Problem: Entries below include pictures. Output exactly the lines from the one with "موقعهم، على اطلاع دائم." down to the one with "http://www.mollie.nl/partners/betaa…", both ends included, and leave the pictures out.
[Opening Extracted data section]
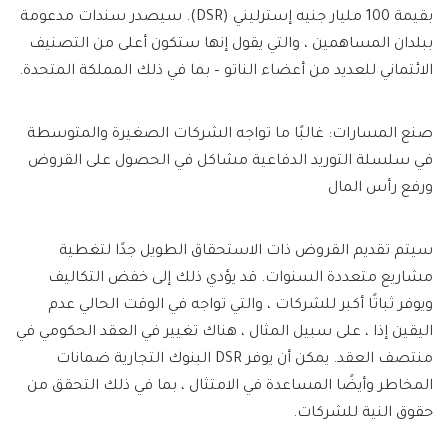
بقيمة 100 مليار جنيه إسترليني (DSR). سيصدر سندات مدعومة
ببلدان المساهمين ، والتي يقول إنها ستكون أعلى من التصنيف
الائتماني للعديد من أعضاء الناتو – بما في ذلك المملكة المتحدة.
صنع المسارات: غالبًا ما تواجه الشركات الصغيرة والمتوسطة
في سلسلة التوريد الدفاعية مشاكل في الحصول على القروض
ورفع رأس المال
سيتم تقديم القروض ذات الاستحقاق الطويل جدًا لتغطية
مشاريع متعددة السنوات. قد يؤدي ذلك إلى خفض التكاليف
ويوفر ثباتًا أكبر للشركات ، والتي تواجه في الوقت الحالي عدم
اليقين إذا ، على سبيل المثال ، هناك تغيير في العقد الحكومي في
منتصف العقد. يمكن أن يوفر DSR البنوك التجارية ضمانات
المخاطر وأيضًا المساعدة في الامتثال ، بما في ذلك التحقق من
حقوق النية للشركات.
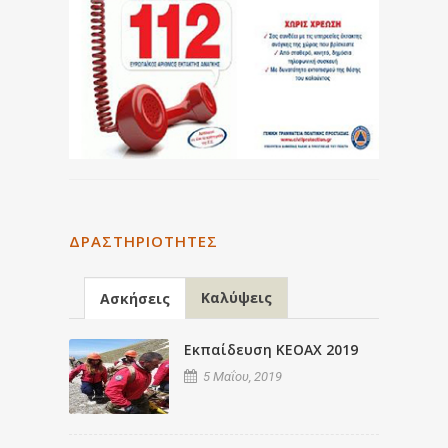
ΔΡΑΣΤΗΡΙΌΤΗΤΕΣ
Καλύψεις
Ασκήσεις
Εκπαίδευση ΚΕΟΑΧ 2019
5 Μαΐου, 2019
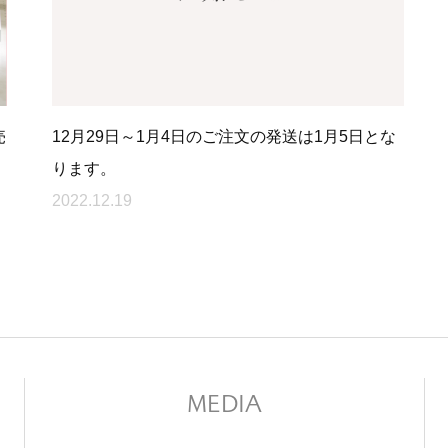
売
12月29日～1月4日のご注文の発送は1月5日とな
ります。
2022.12.19
MEDIA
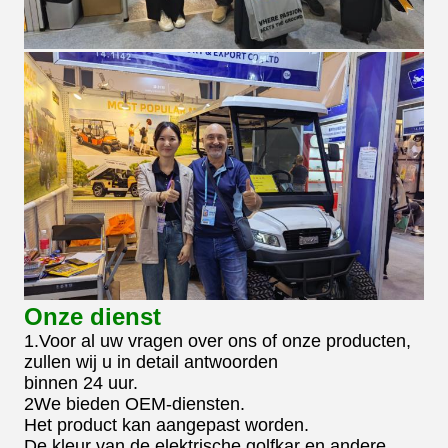
Onze dienst
1.Voor al uw vragen over ons of onze producten,
zullen wij u in detail antwoorden
binnen 24 uur.
2We bieden OEM-diensten.
Het product kan aangepast worden.
De kleur van de elektrische golfkar en andere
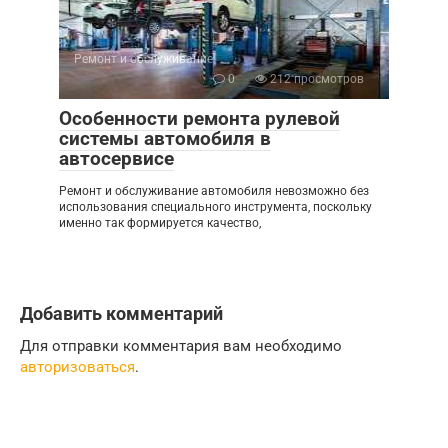
Ремонт и обслуживание
0
212 просмотров
Особенности ремонта рулевой
системы автомобиля в
автосервисе
Ремонт и обслуживание автомобиля невозможно без
использования специального инструмента, поскольку
именно так формируется качество,
Добавить комментарий
Для отправки комментария вам необходимо
авторизоваться
.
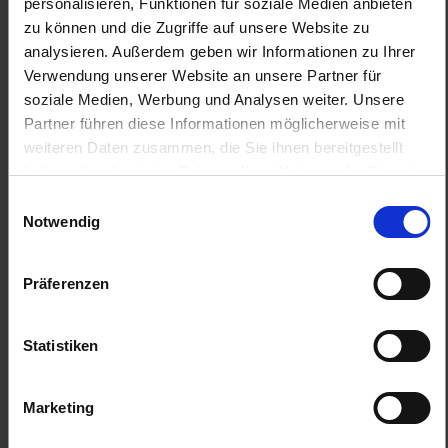
personalisieren, Funktionen für soziale Medien anbieten
Anmelden für Ihren persönlichen Preis
zu können und die Zugriffe auf unsere Website zu
analysieren. Außerdem geben wir Informationen zu Ihrer
238,92 €
/
St
Verwendung unserer Website an unsere Partner für
soziale Medien, Werbung und Analysen weiter. Unsere
238,92 €
pro 1 Stück
Partner führen diese Informationen möglicherweise mit
weiteren Daten zusammen, die Sie ihnen bereitgestellt
284,31 €
inkl. 19% MwSt.
,
zzgl. Versandkosten
haben oder die sie im Rahmen Ihrer Nutzung der Dienste
Nicht lieferbar
gesammelt haben.
Einwilligungsauswahl
Ausverkauft
Notwendig
Präferenzen
Jetzt 23 Ährenpunkte pro 1 Stück sichern.
Statistiken
Marketing
Herstellerinformationen (GPSR)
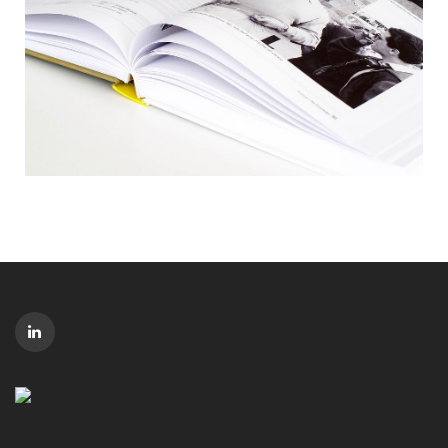
CASH FLOW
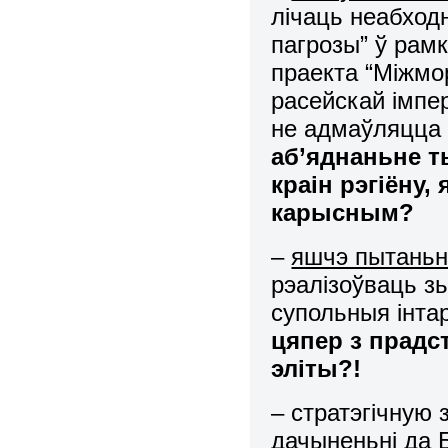
лічаць неабход
пагрозы” ў рам
праекта “Міжмо
расейскай імпер
не адмаўляцца 
аб’яднаньне т
краін рэгіёну,
карысным?
–
яшчэ пытань
рэалізоўваць з
супольныя інта
цяпер з прадс
эліты?!
– стратэгічную 
дачыненьні да 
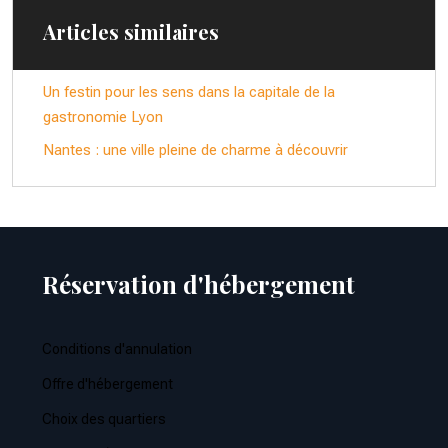
Articles similaires
Un festin pour les sens dans la capitale de la
gastronomie Lyon
Nantes : une ville pleine de charme à découvrir
Réservation d'hébergement
Conditions d'annulation
Offre d'hébergement
Choix des quartiers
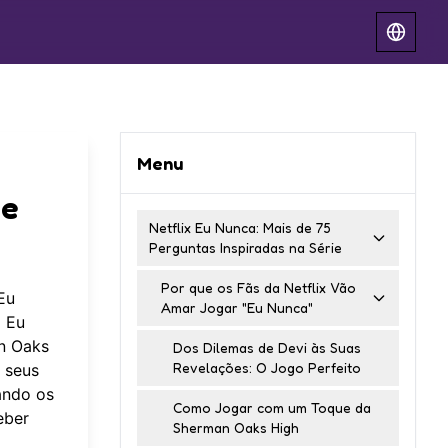
Menu
ie
Netflix Eu Nunca: Mais de 75
Perguntas Inspiradas na Série
Por que os Fãs da Netflix Vão
Eu
Amar Jogar "Eu Nunca"
m Eu
an Oaks
Dos Dilemas de Devi às Suas
Revelações: O Jogo Perfeito
 seus
ando os
Como Jogar com um Toque da
eber
Sherman Oaks High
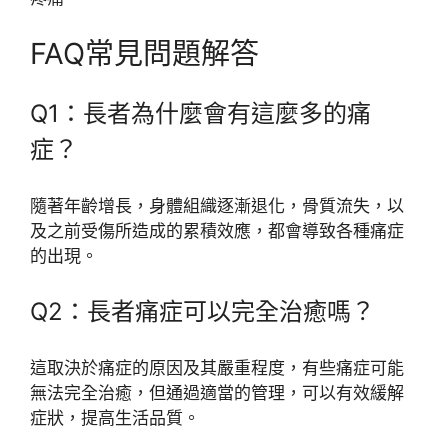
FAQ常見問題解答
Q1：長者為什麼會有這麼多的痛
症？
隨著年齡增長，身體組織逐漸退化，骨質流失，以
及之前受傷所造成的累積效應，都會導致各種痛症
的出現。
Q2：長者痛症可以完全治癒嗎？
這取決於痛症的原因及其嚴重程度，有些痛症可能
無法完全治癒，但通過適當的管理，可以有效緩解
症狀，提高生活品質。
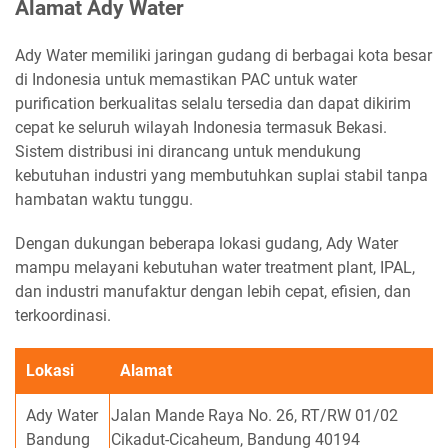
Alamat Ady Water
Ady Water memiliki jaringan gudang di berbagai kota besar
di Indonesia untuk memastikan PAC untuk water
purification berkualitas selalu tersedia dan dapat dikirim
cepat ke seluruh wilayah Indonesia termasuk Bekasi.
Sistem distribusi ini dirancang untuk mendukung
kebutuhan industri yang membutuhkan suplai stabil tanpa
hambatan waktu tunggu.
Dengan dukungan beberapa lokasi gudang, Ady Water
mampu melayani kebutuhan water treatment plant, IPAL,
dan industri manufaktur dengan lebih cepat, efisien, dan
terkoordinasi.
Lokasi
Alamat
Ady Water
Jalan Mande Raya No. 26, RT/RW 01/02
Bandung
Cikadut-Cicaheum, Bandung 40194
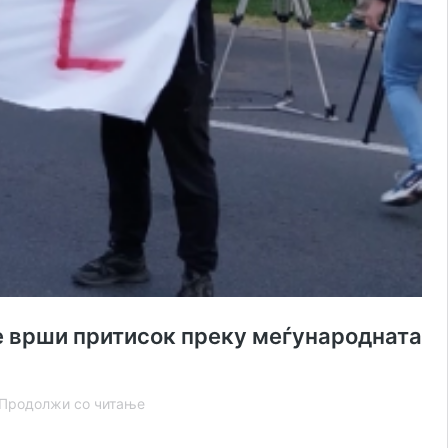
 се врши притисок преку меѓународната
Ако
Продолжи со читање
до
1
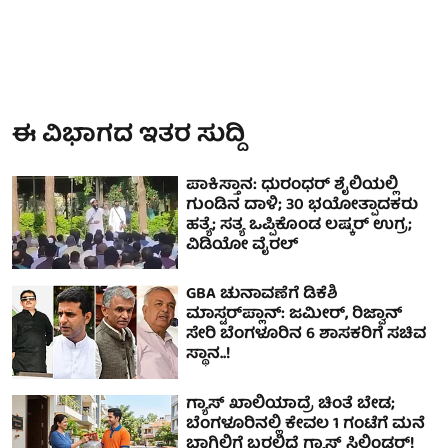
ಈ ವಿಭಾಗದ ಇತರ ಸುದ್ದಿ
ಪಾಕಿಸ್ತಾನ: ಧುರಂಧರ್ ಶೈಲಿಯಲ್ಲಿ
ಗುಂಡಿನ ದಾಳಿ; 30 ಭಯೋತ್ಪಾದಕರು
ಹತ್ಯೆ; ಸತ್ಯ ಒಪ್ಪಿಕೊಂಡ ಲಷ್ಕರ್ ಉಗ್ರ;
ವಿಡಿಯೋ ವೈರಲ್
GBA ಚುನಾವಣೆಗೆ ಡಿಕೆಶಿ
ಮಾಸ್ಟರ್‌ಪ್ಲಾನ್: ಜಮೀರ್, ರಿಜ್ವಾನ್
ಸೇರಿ ಬೆಂಗಳೂರಿನ 6 ಶಾಸಕರಿಗೆ ಸಚಿವ
ಸ್ಥಾನ..!
ಗ್ಯಾಸ್ ಖಾಲಿಯಾದ್ರೆ ಚಿಂತೆ ಬೇಡ;
ಬೆಂಗಳೂರಿನಲ್ಲಿ ಕೇವಲ 1 ಗಂಟೆಗೆ ಮನೆ
ಬಾಗಿಲಿಗೆ ಬರಲಿದೆ ಗ್ಯಾಸ್ ಸಿಲಿಂಡರ್!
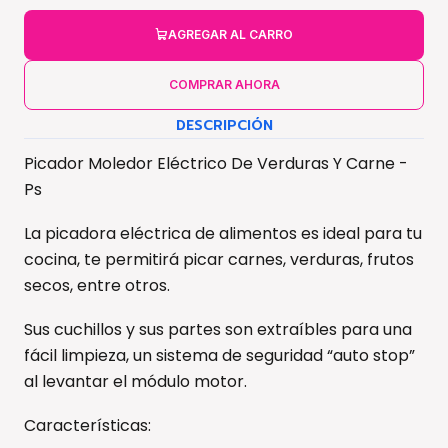
AGREGAR AL CARRO
COMPRAR AHORA
DESCRIPCIÓN
Picador Moledor Eléctrico De Verduras Y Carne -
Ps
La picadora eléctrica de alimentos es ideal para tu
cocina, te permitirá picar carnes, verduras, frutos
secos, entre otros.
Sus cuchillos y sus partes son extraíbles para una
fácil limpieza, un sistema de seguridad “auto stop”
al levantar el módulo motor.
Características:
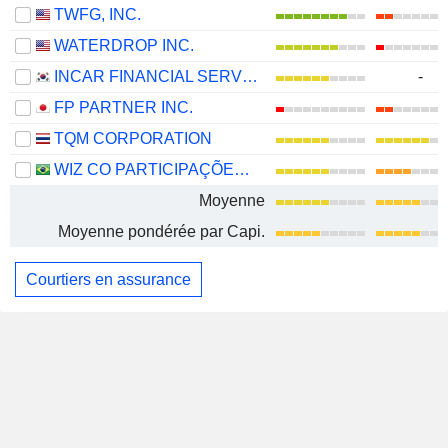
TWFG, INC.
WATERDROP INC.
INCAR FINANCIAL SERVICE CO., LTD.
-
FP PARTNER INC.
TQM CORPORATION
WIZ CO PARTICIPAÇÕES E CORRETAGEM DE SEGUROS S.A.
Moyenne
Moyenne pondérée par Capi.
Courtiers en assurance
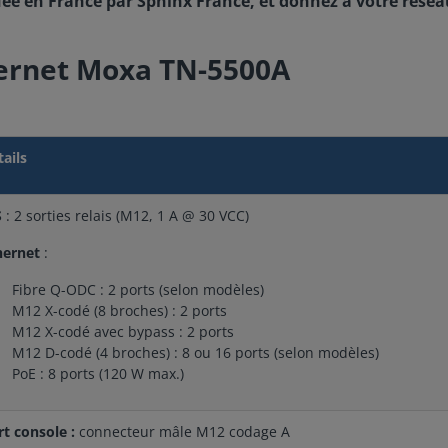
ée en France par Sphinx France, et donnez à votre réseau 
hernet Moxa TN-5500A
tails
S
: 2 sorties relais (M12, 1 A @ 30 VCC)
hernet
:
Fibre Q-ODC : 2 ports (selon modèles)
M12 X-codé (8 broches) : 2 ports
M12 X-codé avec bypass : 2 ports
M12 D-codé (4 broches) : 8 ou 16 ports (selon modèles)
PoE : 8 ports (120 W max.)
rt console :
connecteur mâle M12 codage A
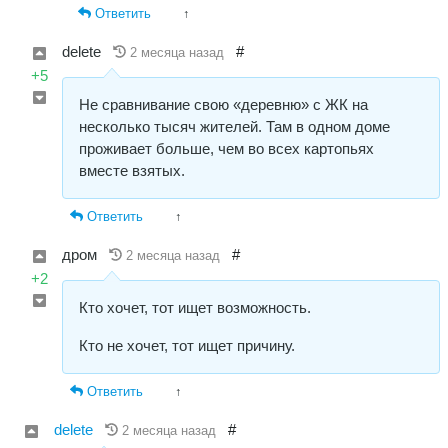
Ответить
↑
delete
#
2 месяца назад
+5
Не сравнивание свою «деревню» с ЖК на
несколько тысяч жителей. Там в одном доме
проживает больше, чем во всех картопьях
вместе взятых.
Ответить
↑
дром
#
2 месяца назад
+2
Кто хочет, тот ищет возможность.
Кто не хочет, тот ищет причину.
Ответить
↑
delete
#
2 месяца назад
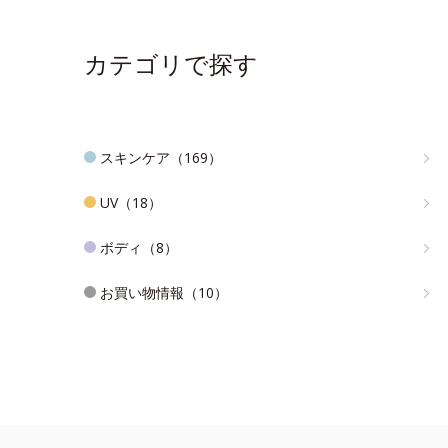
カテゴリで探す
スキンケア（169）
UV（18）
ボディ（8）
お買い物情報（10）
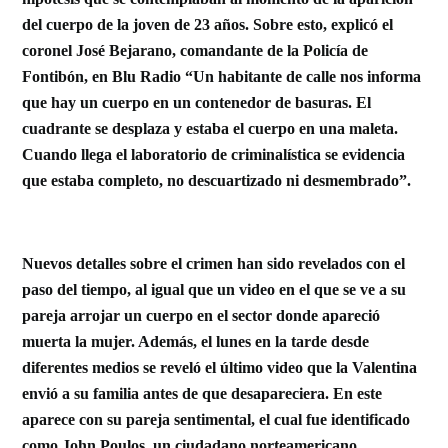
del cuerpo de la joven de 23 años.
Sobre esto, explicó el
coronel José Bejarano, comandante de la Policía de
Fontibón, en Blu Radio “Un habitante de calle nos informa
que hay un cuerpo en un contenedor de basuras. El
cuadrante se desplaza y estaba el cuerpo en una maleta.
Cuando llega el laboratorio de criminalística
se evidencia
que estaba completo, no descuartizado ni desmembrado”.
Nuevos detalles sobre el crimen han sido revelados con el
paso del tiempo, al igual que
un video en el que se ve a su
pareja
arrojar un cuerpo en el sector donde apareció
muerta la mujer. Además, e
l lunes en la tarde desde
diferentes medios se reveló el último video que la Valentina
envió a su familia antes de que desapareciera. En este
aparece con su pareja sentimental,
el cual fue identificado
como John Poulos, un ciudadano norteamericano.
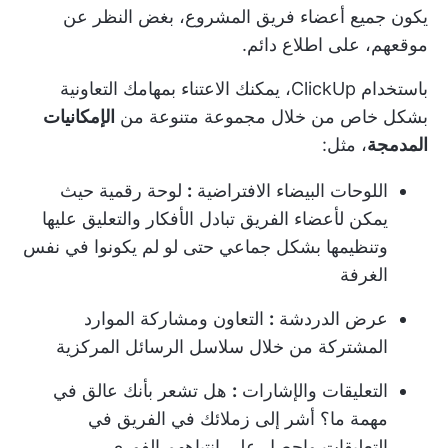
يكون جميع أعضاء فريق المشروع، بغض النظر عن
موقعهم، على اطلاع دائم.
باستخدام ClickUp، يمكنك الاعتناء بمهامك التعاونية
بشكل خاص من خلال مجموعة متنوعة من
الإمكانيات
المدمجة
، مثل:
اللوحات البيضاء الافتراضية
:
لوحة رقمية حيث
يمكن لأعضاء الفريق تبادل الأفكار والتعليق عليها
وتنظيمها بشكل جماعي حتى لو لم يكونوا في نفس
الغرفة
عرض الدردشة
:
التعاون ومشاركة الموارد
المشتركة من خلال سلاسل الرسائل المركزية
التعليقات والإشارات
:
هل تشعر بأنك عالق في
مهمة ما؟ أشر إلى زملائك في الفريق في
التعليقات واحصل على انتباههم الفوري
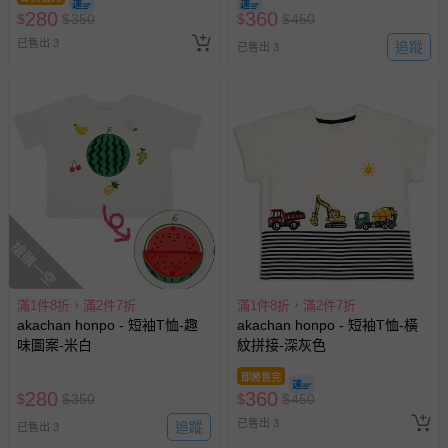
280
360
$
$
350
$
$
450
已售出 3
追蹤
已售出 3
搶購一空
滿1件8折，滿2件7折
滿1件8折，滿2件7折
akachan honpo - 短袖T恤-趣
akachan honpo - 短袖T恤-橫
味圖案-米白
紋拼接-深灰色
即將售完
280
360
$
$
350
$
$
450
已售出 3
追蹤
已售出 3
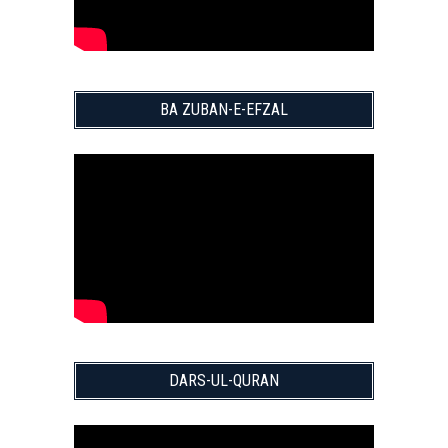
BA ZUBAN-E-EFZAL
DARS-UL-QURAN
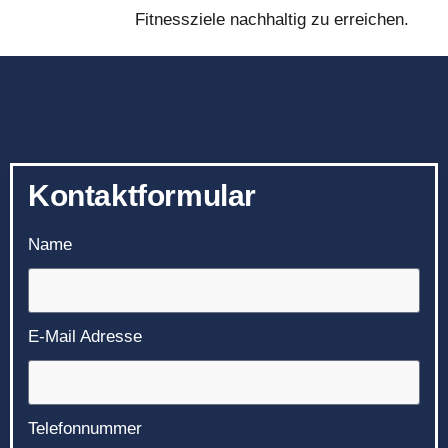
Fitnessziele nachhaltig zu erreichen.
Kontaktformular
Name
E-Mail Adresse
Telefonnummer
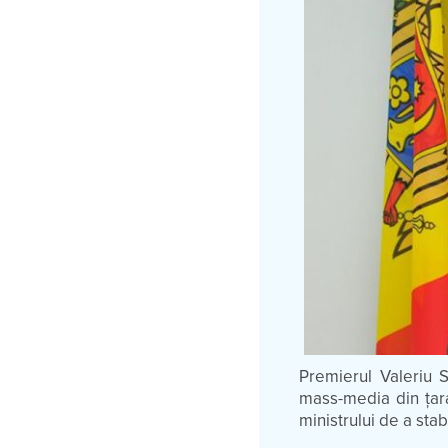
Premierul Valeriu St
mass-media din ţar
ministrului de a stab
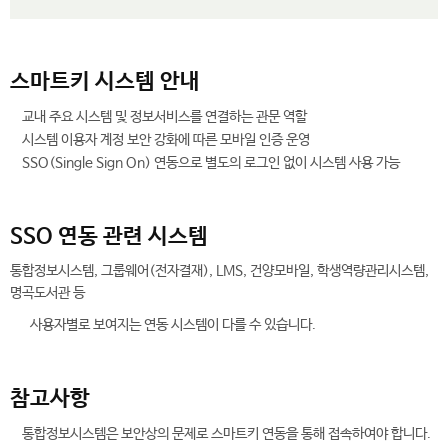
스마트키 시스템 안내
교내 주요 시스템 및 정보서비스를 연결하는 관문 역할
시스템 이용자 계정 보안 강화에 따른 모바일 인증 운영
SSO(Single Sign On) 연동으로 별도의 로그인 없이 시스템 사용 가능
SSO 연동 관련 시스템
통합정보시스템, 그룹웨어(전자결재), LMS, 건양모바일, 학생역량관리시스템,
명곡도서관 등
사용자별로 보여지는 연동 시스템이 다를 수 있습니다.
참고사항
통합정보시스템은 보안상의 문제로 스마트키 연동을 통해 접속하여야 합니다.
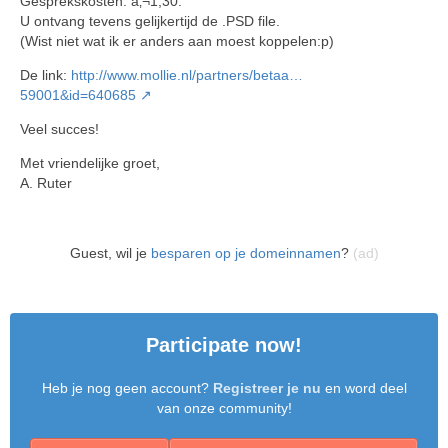
Gesprekskosten: â‚¬1,30.
U ontvang tevens gelijkertijd de .PSD file.
(Wist niet wat ik er anders aan moest koppelen:p)
De link:
http://www.mollie.nl/partners/betaa…
59001&id=640685
Veel succes!
Met vriendelijke groet,
A. Ruter
Guest, wil je
besparen op je domeinnamen
?
(ad)
Participate now!
Heb je nog geen account?
Registreer je nu
en word deel
van onze community!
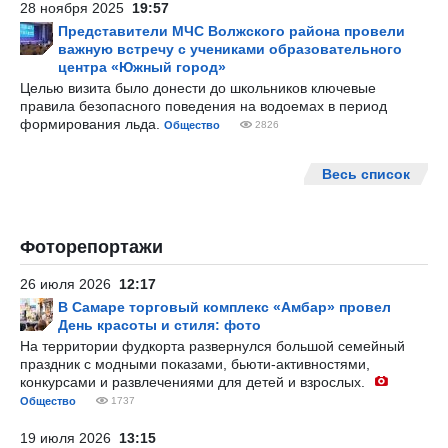
28 ноября 2025
19:57
Представители МЧС Волжского района провели
важную встречу с учениками образовательного
центра «Южный город»
Целью визита было донести до школьников ключевые
правила безопасного поведения на водоемах в период
формирования льда.
Общество
2826
Весь список
Фоторепортажи
26 июля 2026
12:17
В Самаре торговый комплекс «Амбар» провел
День красоты и стиля: фото
На территории фудкорта развернулся большой семейный
праздник с модными показами, бьюти-активностями,
конкурсами и развлечениями для детей и взрослых.
Общество
1737
19 июля 2026
13:15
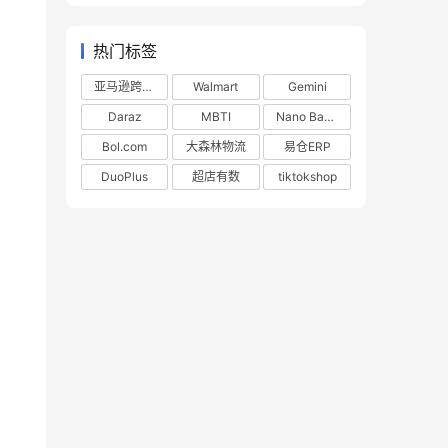
热门标签
亚马逊跨境电商
Walmart
Gemini
Daraz
MBTI
Nano Banana
Bol.com
大森林物流
易仓ERP
DuoPlus
超店有数
tiktokshop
[Closing Extracted data section]
Result for this task:
موقعهم، على اطلاع دائم.
باستخدام ClickUp، يمكنك الاعتناء بمهامك التعاونية
بشكل خاص من خلال مجموعة متنوعة من
الإمكانيات
المدمجة
، مثل:
اللوحات البيضاء الافتراضية
:
لوحة رقمية حيث
يمكن لأعضاء الفريق تبادل الأفكار والتعليق عليها
وتنظيمها بشكل جماعي حتى لو لم يكونوا في نفس
الغرفة
عرض الدردشة
:
التعاون ومشاركة الموارد
المشتركة من خلال سلاسل الرسائل المركزية
التعليقات والإشارات
:
هل تشعر بأنك عالق في
مهمة ما؟ أشر إلى زملائك في الفريق في
التعليقات واحصل على انتباههم الفوري
280
360
$
$
350
$
$
450
已售出 3
追蹤
已售出 3
搶購一空
滿1件8折，滿2件7折
滿1件8折，滿2件7折
akachan honpo - 短袖T恤-趣
akachan honpo - 短袖T恤-橫
味圖案-米白
紋拼接-深灰色
即將售完
280
360
$
$
350
$
$
450
已售出 3
追蹤
已售出 3
BA ZUBAN-E-EFZAL
DARS-UL-QURAN
Fitnessziele nachhaltig zu erreichen.
Kontaktformular
Name
E-Mail Adresse
Telefonnummer
Premierul Valeriu St
mass-media din ţar
ministrului de a stab
스마트키 시스템 안내
교내 주요 시스템 및 정보서비스를 연결하는 관문 역할
시스템 이용자 계정 보안 강화에 따른 모바일 인증 운영
SSO(Single Sign On) 연동으로 별도의 로그인 없이 시스템 사용 가능
SSO 연동 관련 시스템
통합정보시스템, 그룹웨어(전자결재), LMS, 건양모바일, 학생역량관리시스템,
명곡도서관 등
사용자별로 보여지는 연동 시스템이 다를 수 있습니다.
참고사항
통합정보시스템은 보안상의 문제로 스마트키 연동을 통해 접속하여야 합니다.
Gesprekskosten: â‚¬1,30.
U ontvang tevens gelijkertijd de .PSD file.
(Wist niet wat ik er anders aan moest koppelen:p)
De link:
http://www.mollie.nl/partners/betaa…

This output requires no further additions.